Es passierte wieder: Zucker im Benzin. Bei jedem Familientreffen war die Aufnahmeprüfung ans Gymnasium

Thema. Der Kartoffelstock schmeckte auf einmal wie Pappe. Ich schüttelte den Kopf.

«Warum nicht? Willst du nicht, dass aus dir etwas wird?»

«Leotrim macht eine Lehre, das ist gut», sagte Mutter auf Deutsch.

Ich wünschte mir nichts sehnlicher, als einfach «Escape» zu drücken und das Programm vorzeitig zu beenden.

«Das Gymnasium ist besser», beharrte mein Onkel.

Na toll. Aber als sein Skype keinen Ton von sich gab, wer hat ihm die Audiotreiber aktualisiert? Und wer half ihm, als er vom Explorer auf Firefox umstieg und auf dem Desktop keine Verknüpfung mit der Website herstellen konnte? Sogar seine Software-Altlasten hatte ich ihm von der Festplatte geschafft.

«Hauptsache, er macht keine Dummheiten», sagte Vater bedeutungsvoll.

Bitte nicht, flehte ich innerlich. Nicht jetzt, nicht vor Nicole.
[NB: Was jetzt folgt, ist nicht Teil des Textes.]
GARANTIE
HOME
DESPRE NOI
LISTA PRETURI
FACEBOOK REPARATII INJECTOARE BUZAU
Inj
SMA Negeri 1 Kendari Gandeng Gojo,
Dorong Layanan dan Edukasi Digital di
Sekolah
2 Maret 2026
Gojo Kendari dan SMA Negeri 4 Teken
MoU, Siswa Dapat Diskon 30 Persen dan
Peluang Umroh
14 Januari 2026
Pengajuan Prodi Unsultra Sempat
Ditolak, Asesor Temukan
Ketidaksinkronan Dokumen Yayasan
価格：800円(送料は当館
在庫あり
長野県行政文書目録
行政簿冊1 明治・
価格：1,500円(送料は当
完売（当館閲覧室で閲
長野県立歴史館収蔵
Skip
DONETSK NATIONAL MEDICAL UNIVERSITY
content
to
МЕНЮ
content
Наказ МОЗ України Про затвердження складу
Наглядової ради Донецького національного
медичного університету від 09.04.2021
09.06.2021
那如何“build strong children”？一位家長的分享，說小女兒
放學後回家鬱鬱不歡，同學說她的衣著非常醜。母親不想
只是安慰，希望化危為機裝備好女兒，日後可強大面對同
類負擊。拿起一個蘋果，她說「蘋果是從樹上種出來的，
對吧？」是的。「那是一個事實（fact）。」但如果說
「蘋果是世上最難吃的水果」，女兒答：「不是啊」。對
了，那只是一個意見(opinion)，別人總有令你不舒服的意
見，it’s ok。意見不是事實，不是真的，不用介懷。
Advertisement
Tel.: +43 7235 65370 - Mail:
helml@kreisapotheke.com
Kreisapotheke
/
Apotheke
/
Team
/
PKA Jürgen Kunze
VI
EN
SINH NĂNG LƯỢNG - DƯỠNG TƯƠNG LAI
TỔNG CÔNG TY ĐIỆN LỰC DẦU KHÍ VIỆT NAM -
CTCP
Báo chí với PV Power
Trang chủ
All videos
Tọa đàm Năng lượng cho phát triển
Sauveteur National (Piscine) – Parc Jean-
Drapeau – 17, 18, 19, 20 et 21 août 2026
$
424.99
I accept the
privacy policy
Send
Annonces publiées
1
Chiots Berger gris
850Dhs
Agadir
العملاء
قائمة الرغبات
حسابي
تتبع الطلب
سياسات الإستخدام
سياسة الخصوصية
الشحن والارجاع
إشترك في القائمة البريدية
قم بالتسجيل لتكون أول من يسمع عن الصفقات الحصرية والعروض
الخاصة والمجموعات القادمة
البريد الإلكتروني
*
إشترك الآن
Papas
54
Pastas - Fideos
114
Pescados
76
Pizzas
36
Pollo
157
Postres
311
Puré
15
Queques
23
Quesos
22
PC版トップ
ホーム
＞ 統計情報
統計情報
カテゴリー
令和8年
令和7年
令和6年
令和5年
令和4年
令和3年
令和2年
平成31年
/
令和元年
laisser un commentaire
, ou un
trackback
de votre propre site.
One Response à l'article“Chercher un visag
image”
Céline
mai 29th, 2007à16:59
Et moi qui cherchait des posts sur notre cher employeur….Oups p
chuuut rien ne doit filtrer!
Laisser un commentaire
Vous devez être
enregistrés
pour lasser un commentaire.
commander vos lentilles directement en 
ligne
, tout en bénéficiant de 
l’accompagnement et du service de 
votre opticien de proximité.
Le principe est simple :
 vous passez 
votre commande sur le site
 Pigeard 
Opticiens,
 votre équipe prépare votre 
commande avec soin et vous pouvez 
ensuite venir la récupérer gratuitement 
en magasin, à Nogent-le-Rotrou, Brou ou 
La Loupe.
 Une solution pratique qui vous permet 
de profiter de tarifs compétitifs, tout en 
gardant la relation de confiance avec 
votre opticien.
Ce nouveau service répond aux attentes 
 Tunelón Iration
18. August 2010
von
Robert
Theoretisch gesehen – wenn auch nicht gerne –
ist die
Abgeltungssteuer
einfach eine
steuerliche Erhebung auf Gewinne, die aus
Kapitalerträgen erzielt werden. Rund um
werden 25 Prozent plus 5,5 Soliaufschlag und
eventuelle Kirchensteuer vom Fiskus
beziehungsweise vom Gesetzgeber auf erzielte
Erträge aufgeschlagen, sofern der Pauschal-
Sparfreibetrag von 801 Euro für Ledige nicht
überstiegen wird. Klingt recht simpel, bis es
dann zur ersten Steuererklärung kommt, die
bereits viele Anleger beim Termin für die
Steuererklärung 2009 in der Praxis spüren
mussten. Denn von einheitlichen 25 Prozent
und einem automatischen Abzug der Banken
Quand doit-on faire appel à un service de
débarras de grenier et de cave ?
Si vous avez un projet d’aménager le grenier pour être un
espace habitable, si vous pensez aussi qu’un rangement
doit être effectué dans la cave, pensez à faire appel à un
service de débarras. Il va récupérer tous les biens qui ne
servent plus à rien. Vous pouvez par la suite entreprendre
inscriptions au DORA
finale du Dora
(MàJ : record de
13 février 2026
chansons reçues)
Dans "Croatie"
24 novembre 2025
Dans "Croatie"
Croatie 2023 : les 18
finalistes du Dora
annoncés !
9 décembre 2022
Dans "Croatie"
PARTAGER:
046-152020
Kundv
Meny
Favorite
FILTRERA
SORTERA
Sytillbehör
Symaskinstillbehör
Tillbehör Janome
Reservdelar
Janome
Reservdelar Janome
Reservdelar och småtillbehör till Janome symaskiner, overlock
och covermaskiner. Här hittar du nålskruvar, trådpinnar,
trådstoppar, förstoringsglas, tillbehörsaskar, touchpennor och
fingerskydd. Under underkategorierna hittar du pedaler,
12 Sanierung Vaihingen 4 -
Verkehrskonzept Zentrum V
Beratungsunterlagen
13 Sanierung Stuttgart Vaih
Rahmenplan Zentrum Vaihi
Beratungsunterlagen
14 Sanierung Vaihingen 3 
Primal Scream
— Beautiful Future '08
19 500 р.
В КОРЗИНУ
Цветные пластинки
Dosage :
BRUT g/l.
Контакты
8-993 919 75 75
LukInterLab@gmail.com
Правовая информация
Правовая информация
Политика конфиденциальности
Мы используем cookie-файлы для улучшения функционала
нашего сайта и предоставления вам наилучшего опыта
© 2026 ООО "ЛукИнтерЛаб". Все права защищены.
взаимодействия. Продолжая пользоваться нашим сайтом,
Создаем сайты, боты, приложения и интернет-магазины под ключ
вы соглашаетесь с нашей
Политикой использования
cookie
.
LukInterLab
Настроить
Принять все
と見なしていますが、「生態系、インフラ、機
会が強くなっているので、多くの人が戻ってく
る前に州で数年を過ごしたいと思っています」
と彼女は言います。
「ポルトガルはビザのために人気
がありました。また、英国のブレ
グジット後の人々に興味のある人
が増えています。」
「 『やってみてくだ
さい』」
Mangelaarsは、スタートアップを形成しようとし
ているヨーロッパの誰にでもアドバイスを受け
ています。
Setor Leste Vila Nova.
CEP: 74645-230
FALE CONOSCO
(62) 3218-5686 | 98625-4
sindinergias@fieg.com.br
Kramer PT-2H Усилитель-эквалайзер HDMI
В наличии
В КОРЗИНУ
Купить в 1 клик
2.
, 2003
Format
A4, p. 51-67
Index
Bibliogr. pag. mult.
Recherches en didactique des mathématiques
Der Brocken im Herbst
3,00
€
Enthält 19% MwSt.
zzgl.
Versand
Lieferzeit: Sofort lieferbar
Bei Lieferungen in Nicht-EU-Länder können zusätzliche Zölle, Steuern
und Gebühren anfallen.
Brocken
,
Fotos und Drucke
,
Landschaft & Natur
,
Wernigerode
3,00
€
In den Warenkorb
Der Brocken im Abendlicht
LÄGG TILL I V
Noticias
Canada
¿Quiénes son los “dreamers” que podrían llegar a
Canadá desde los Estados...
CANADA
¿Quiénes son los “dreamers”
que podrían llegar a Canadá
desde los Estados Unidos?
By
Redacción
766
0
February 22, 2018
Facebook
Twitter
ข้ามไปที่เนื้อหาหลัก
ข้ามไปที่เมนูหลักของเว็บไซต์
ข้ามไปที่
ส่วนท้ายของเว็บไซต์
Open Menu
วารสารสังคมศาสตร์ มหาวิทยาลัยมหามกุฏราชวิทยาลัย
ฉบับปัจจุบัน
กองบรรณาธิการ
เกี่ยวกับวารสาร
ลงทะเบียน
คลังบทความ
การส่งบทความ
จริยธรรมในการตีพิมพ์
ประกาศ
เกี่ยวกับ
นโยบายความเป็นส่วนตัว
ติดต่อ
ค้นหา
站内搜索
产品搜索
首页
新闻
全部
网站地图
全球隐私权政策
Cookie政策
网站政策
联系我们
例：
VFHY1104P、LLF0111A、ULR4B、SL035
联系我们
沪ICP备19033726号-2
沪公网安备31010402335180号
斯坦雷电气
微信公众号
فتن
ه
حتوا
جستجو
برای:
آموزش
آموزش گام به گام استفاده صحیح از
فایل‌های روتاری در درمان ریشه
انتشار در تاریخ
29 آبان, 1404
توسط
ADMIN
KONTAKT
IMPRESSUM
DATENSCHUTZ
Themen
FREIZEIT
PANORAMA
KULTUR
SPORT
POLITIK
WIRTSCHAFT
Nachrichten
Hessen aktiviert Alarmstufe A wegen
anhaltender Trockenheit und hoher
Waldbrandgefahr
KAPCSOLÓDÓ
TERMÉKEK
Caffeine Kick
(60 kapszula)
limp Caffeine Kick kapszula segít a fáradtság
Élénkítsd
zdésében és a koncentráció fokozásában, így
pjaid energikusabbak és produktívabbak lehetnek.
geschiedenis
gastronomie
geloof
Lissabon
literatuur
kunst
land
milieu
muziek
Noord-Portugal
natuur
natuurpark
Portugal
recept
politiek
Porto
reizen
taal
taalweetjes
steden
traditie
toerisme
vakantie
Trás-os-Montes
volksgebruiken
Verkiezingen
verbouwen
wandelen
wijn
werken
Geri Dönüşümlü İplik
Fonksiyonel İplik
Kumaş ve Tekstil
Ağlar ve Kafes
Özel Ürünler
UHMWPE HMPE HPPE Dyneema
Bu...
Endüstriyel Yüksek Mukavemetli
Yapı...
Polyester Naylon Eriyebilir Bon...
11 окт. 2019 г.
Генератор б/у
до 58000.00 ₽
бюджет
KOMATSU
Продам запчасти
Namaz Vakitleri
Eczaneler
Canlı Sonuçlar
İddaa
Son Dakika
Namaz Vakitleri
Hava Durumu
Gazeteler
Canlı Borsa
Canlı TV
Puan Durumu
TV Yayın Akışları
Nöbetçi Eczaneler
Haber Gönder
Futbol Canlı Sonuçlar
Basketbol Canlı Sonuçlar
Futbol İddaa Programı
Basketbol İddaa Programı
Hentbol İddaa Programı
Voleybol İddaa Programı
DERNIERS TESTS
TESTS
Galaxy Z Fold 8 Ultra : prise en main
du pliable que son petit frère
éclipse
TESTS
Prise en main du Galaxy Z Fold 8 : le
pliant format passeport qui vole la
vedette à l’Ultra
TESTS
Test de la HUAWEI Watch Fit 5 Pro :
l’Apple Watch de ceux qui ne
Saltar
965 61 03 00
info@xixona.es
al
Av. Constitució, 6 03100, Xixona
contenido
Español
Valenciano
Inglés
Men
Als ich zum zweiten Mal durch die Aufnahmeprüfung ans Gymnasium gefallen war, fühlte ich mich so Scheisse, dass ich Vaters Taxi klaute. Ich weiss nicht, was ich mir dabei dachte. In mir kochte es, ich wollte einfach weg. Ich hatte genug vom ganzen Terror. Monatelang hatte ich gebüffelt, nur um durchzurasseln. Dass es knapp gewesen war, konnte mir egal sein. Entweder man war drin oder eben nicht.

Meine Spritztour endete auf dem Polizeiposten.

«Informatiker-Lehrstellen sind total begehrt», wehrte sich Julie für mich. «Und Leo hatte es viel schwerer als ein Schweizer, eine zu finden. Obwohl er beim Test als Zweitbester abschnitt!»

Ich wagte es, den Kopf zu heben und sah, dass Nicoles Blick auf mich gerichtet war. Bevor jemand Julie widersprechen konnte, zeigte Nicole auf die Teigtaschen.

«Was ist das?», fragte sie.

«Wir nennen sie Manti», erklärte Mutter. «Sie sind mit Hackfleisch gefüllt. Gjyle hat sie gemacht. Schmecken sie Ihnen?»

In meinem Kopf herrschte Chaos. Hatte Nicole mich absichtlich gerettet? Oder fragte sie zufällig gerade in diesem Moment nach den Manti?